Mazlum Bucuka
İstanbul Üniversitesi Siyasal Bilgiler Fakültesi Siyaset Bilimi ve Uluslararası İlişkiler Bölümü’nde Öğretim Üyesi olarak görev yapan Doç. Dr. Ateş Uslu’nun üç ciltlik kitabı “ Siyasal Düşüncelerin Toplumsal Tarihi” Yordam Kitap’tan çıktı.
Uzun yıllar boyunca siyasal düşünce tarihi üzerinde çalışan ve halen İstanbul Üniversitesi Siyasal Bilgiler Fakültesi’nde siyasal düşünceler tarihi disipliniyle ilişkili dersler veren Doç. Dr. Uslu’nun, on yıllık çalışması “ Siyasal Düşüncelerin Toplumsal Tarihi”, M.Ö. 3000’den M.S. 20. yüzyıla kadar siyasal düşüncelerin izini sürüyor. Sadece siyaset felsefesi metinlerini değil, şiir, destan, tiyatro oyunu ve söylev gibi başka pek çok türden metni de irdeleyen Uslu, çalışmasını geniş bir yelpazeden okurlarına sunuyor.
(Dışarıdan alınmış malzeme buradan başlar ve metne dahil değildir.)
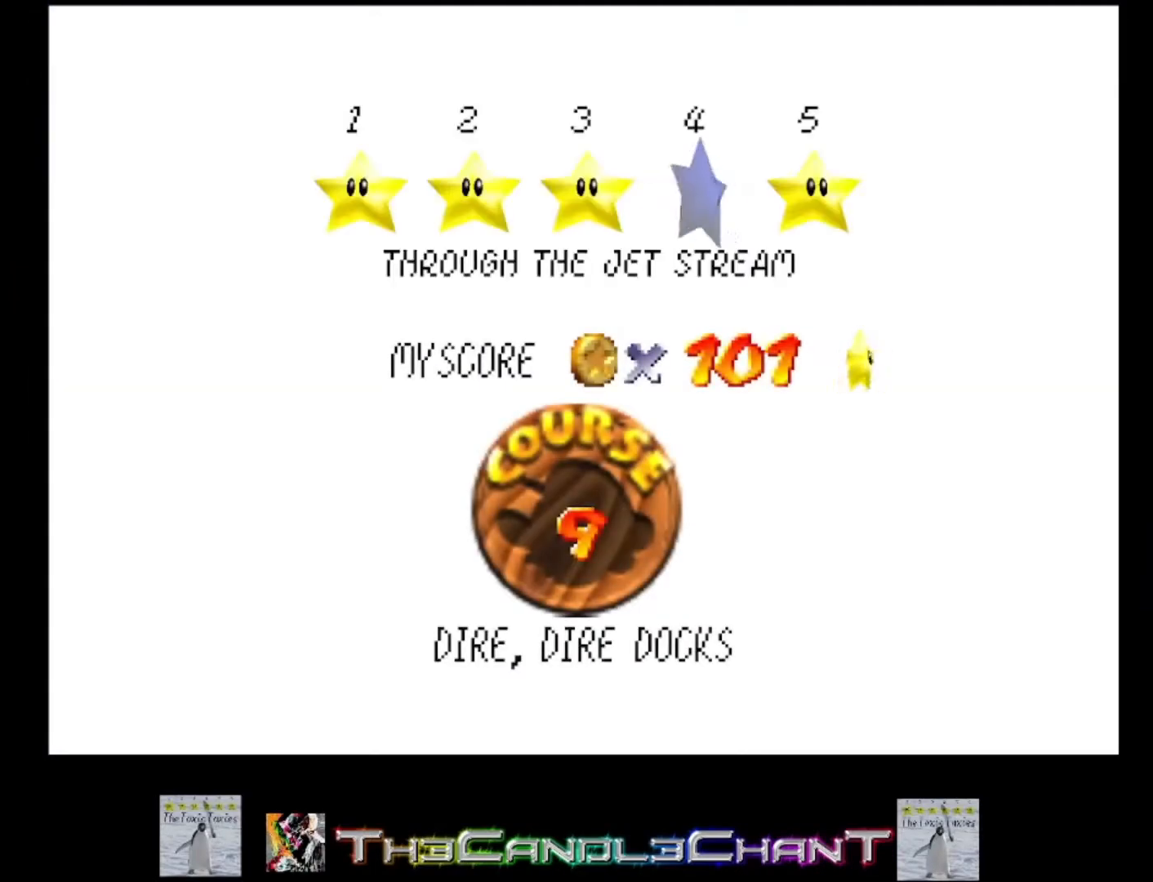
{"buttons": [], "left_stick": "center", "right_stick": "center", "events": [[133, "A", "up"], [167, "X", "up"]]}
Doç. Dr. Ateş Uslu ile son çalışması “Siyasal Düşüncelerin Toplumsal Tarihi” üzerine konuştuk.
Kitabın hazırlanış süreci nasıl gelişti?
Esasında bu kitap ders vermeye başlamamla ortaya çıktı. Lisans düzeyinde ders vermeye başladığımda, kendi notlarımı kendim almaya başladım. Çünkü var olan kitaplar ya beni tatmin etmiyordu ya da kendimden bir şeyler katmaya çalışıyordum. Bir de öğrencilerime saygı gereği, kendi perspektifimden de bir şeyler anlatmak istiyordum. Böyle şekillenmeye başladı bu kitabın içeriği. Genelde zaten düşünce tarihiyle alakalı dersler verdiğim için verdiğim dersler, birbirini tamamlayan derslerdi. Derslerde aldığım notlar yığıla yığıla birikti ve gelişti. Bu on yıllık bir süreci kapsıyor, bahsedilen on yıllık süreç aslında o. On yıl boyunca notlar aldım belki ama 2017 civarında bunu bir kitap haline getirebilirim diye karar verdim. Bir önceki kitabım Siyasal Düşünceler Tarihine Giriş’i yazdıktan sonra, aslında biraz da öğrencilerim hızlandırdılar süreci. Ben belki uzun yıllar sonra yazarım diye düşünüyordum. Ama öğrencilerim; “Hocam önceki kitapta yöntemden bahsettiniz, farklı farklı yaklaşımlardan bahsettiniz. Sizin yaklaşımınız nasıl olur bu konuda? Onu biz ne zaman duyacağız?” dediklerinde anladım: Derslerde anlattıklarımı bir de kitap olarak sentezlemem bekleniyordu. O zaman da bu kitabı yazmaya başladım, süreç de kendi kendini geliştirdi. Bir cilt mi olur, iki cilt mi olur derken üç cilde kadar çıktı.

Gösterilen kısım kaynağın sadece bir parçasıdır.